More than 40 million U.S. workers have filed for unemployment benefits in the past 2-1/2 months as businesses shuttered and Americans stayed home to limit the contagion. Payroll data due Friday is expected to show the unemployment rate surged to 19.5% in May, the highest level since the Great Depression.
The Fed has also sought to ease strain by loosening the regulatory reins on banks and encouraging them to show forbearance with borrowers struggling to keep up debt payments. Big banks have been more tightly regulated since the 2008 financial crisis. A range of other intermediaries — often called shadow banks — still operate under a light regulatory touch. Dudley said they may require stricter oversight and he had a couple of suggestions.
The Fed could instruct banks to limit the leverage they offer private equity and hedge-fund clients, or require the purchase of “liquidity insurance from the Fed during peacetime so it’s available during wartime,” he said.
As the scale of the pandemic and likely economic devastation became apparent, investors dashed for the safety of cash, causing a severe shortage of liquidity and prompting the Fed to step in.
“What the Fed really wants to avoid in these kinds of episodes is where people have to dump lots of assets into the market and there’s no buyers and that then distorts markets significantly,” Dudley said.

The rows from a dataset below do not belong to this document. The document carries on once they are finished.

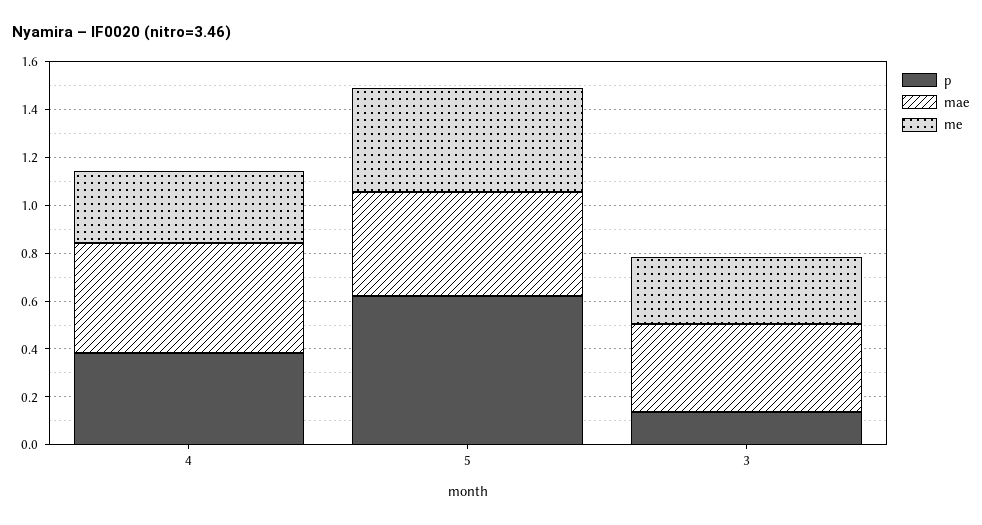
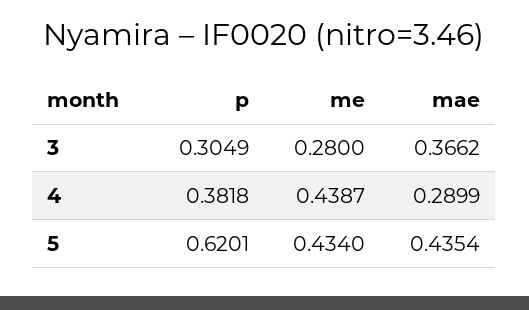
  {
    "p": {
      "4": 0.3818,
      "5": 0.6201,
-     "3": 0.15
+     "3": 0.3049
    },
    "mae": {
-     "4": 0.45,
+     "4": 0.2899,
      "5": 0.4354,
      "3": 0.3662
    },
    "me": {
-     "4": 0.3,
+     "4": 0.4387,
      "5": 0.434,
      "3": 0.28
    }
  }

In addition, he said the Securities Exchange Commission could change mutual fund rules so that funds invested in very illiquid assets stop offering overnight liquidity. That would help prevent the risk of a “fire sale” of underlying assets to meet cash demands when investors all ask for their money back at the same time.
“There are a number of things that are worth exploring,” he said. “It’s one thing if you have a financial crisis every 50, 100 years. If you start to have a financial crisis every 10 years, then the Fed’s actions are going to encourage people to take more risk in the future.”